Controlli e liti

L’induttivo puro esclude il raddoppio dei termini

di Fabrizio Cancelliere e Gabriele Ferlito

L’accertamento induttivo puro, fondato su presunzioni semplici, esclude il ricorso al raddoppio dei termini, perché l’obbligo di denuncia (articolo 331 del Codice penale) sussiste solo in presenza di indizi di reato aventi i requisiti di gravità, precisione e concordanza. Inoltre, nel contesto di una ripresa effettuata sul socio di una società a ristretta base azionaria, a titolo di utili distribuiti extra-contabilmente, la definitività dell’accertamento societario non impedisce al socio di dimostrare che il reddito contestato alla società non corrisponde a quello reale. Sono questi i principi affermati dalla Ctp Parma 412/3/2017 (presidente Mari, relatore Bandini).

Nel 2013 vengono emessi due avvisi di accertamento nei confronti del socio di una Srl, per gli anni 2007 e 2009. Gli vengono imputati, a titolo di utili distribuiti extra-contabilmente, maggiori redditi derivanti da una rettifica effettuata nei confronti della società tramite accertamento induttivo, conseguente all’omessa presentazione della dichiarazione dei redditi.

La società non ha impugnato gli avvisi emessi nei propri confronti. Il socio, invece, impugna gli avvisi “personali”: con riferimento al 2007 lamenta la tardività dell’azione dell’ufficio (che sarebbe dovuta avvenire entro il 31 dicembre 2012); in relazione al 2009, documenta che nell’accertamento societario l’ufficio non ha tenuto conto di una moltitudine di costi inerenti (costi del personale, contributi previdenziali, spese per fornitori, e così via).

L’amministrazione replica: in relazione al 2007, è stata presentata denuncia penale per dichiarazione infedele, pertanto si applica il raddoppio dei termini; in relazione al 2009, l’accertamento societario è divenuto definitivo per mancata impugnazione, per cui nulla può essere ora opposto dal socio.

Entrambe le motivazioni del contribuente vengono accolte dai giudici.

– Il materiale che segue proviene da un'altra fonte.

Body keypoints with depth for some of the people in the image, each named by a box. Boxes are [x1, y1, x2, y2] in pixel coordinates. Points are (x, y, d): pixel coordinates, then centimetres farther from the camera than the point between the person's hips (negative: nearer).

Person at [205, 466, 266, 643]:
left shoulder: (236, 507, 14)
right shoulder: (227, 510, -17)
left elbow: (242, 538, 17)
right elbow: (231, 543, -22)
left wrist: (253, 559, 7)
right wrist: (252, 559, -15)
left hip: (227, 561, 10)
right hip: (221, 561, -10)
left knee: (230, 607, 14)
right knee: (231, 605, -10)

La Ctp ritiene illegittimo il ricorso dell’ufficio al raddoppio dei termini per l’anno 2007: la notizia di reato che innesca il raddoppio può sì derivare da un ragionamento basato su presunzioni, purché queste siano gravi, precise e concordanti, coerentemente con i criteri che presiedono alla valutazione della prova nel processo penale (articolo 192 Codice di procedura penale). Nel caso in esame questi requisiti non si riscontrano, perché l’accertamento richiama l’articolo 39, comma 2, Dpr 600/73 (accertamento induttivo puro), che si basa su presunzioni semplici, così come l’ipotizzata distribuzione dell’utile al socio fondata sulla sola ristretta base societaria.

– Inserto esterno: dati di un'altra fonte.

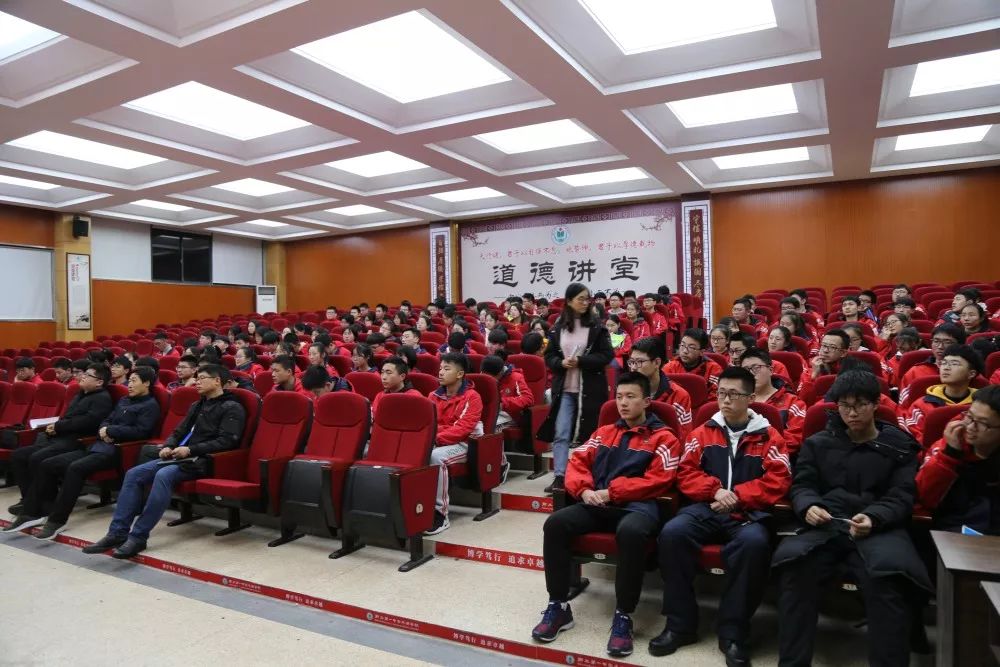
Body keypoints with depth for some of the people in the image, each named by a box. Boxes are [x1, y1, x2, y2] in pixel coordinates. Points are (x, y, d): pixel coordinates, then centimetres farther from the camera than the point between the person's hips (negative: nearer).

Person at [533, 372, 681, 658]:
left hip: (637, 506, -4)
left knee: (631, 532, -39)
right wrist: (584, 490, -6)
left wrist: (612, 492, -12)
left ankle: (623, 616, -22)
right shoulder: (604, 433, 22)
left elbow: (659, 480, -6)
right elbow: (577, 462, 16)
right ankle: (558, 606, -9)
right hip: (597, 504, 5)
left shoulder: (663, 437, 7)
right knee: (555, 523, -22)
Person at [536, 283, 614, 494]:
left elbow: (607, 355, -5)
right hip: (564, 389, 2)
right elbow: (549, 356, 9)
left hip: (590, 389, -1)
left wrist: (580, 361, -16)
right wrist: (561, 363, -13)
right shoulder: (558, 327, 4)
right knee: (560, 434, -3)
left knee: (589, 434, 7)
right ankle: (559, 476, 0)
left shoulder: (597, 325, -1)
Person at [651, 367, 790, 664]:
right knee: (672, 533, -27)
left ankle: (733, 633, -18)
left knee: (755, 542, -36)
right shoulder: (703, 432, 12)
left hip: (748, 512, -2)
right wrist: (716, 489, -10)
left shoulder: (768, 436, 6)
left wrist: (737, 496, -13)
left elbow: (778, 481, -3)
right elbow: (685, 473, 8)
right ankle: (680, 624, -12)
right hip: (706, 507, 2)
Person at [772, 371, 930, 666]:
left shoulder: (900, 446, 15)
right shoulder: (818, 442, 20)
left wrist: (873, 518, -19)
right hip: (824, 524, 1)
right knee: (793, 561, -31)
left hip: (879, 527, -1)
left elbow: (901, 497, 3)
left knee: (889, 573, -36)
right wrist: (808, 506, -12)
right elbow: (802, 485, 14)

Per quanto riguarda il 2009, la Ctp richiama la sentenza 170/3/2017 e ribadisce che il socio di società di capitali a ristretta base sociale può contrastare la legittimità dell’accertamento “personale” dimostrando:

sia di non avere mai percepito gli utili extra-contabili;

sia che il reddito ricostruito in capo alla società non corrisponde a quello effettivo.

Nessuno dei due profili può essere ridimensionato, nemmeno in caso di definitività dell’accertamento societario, nel rispetto del diritto di difesa del contribuente.

Così i giudici ricostruiscono il reddito societario alla luce dei costi, originariamente non conteggiati, di cui il socio ha fornito prova.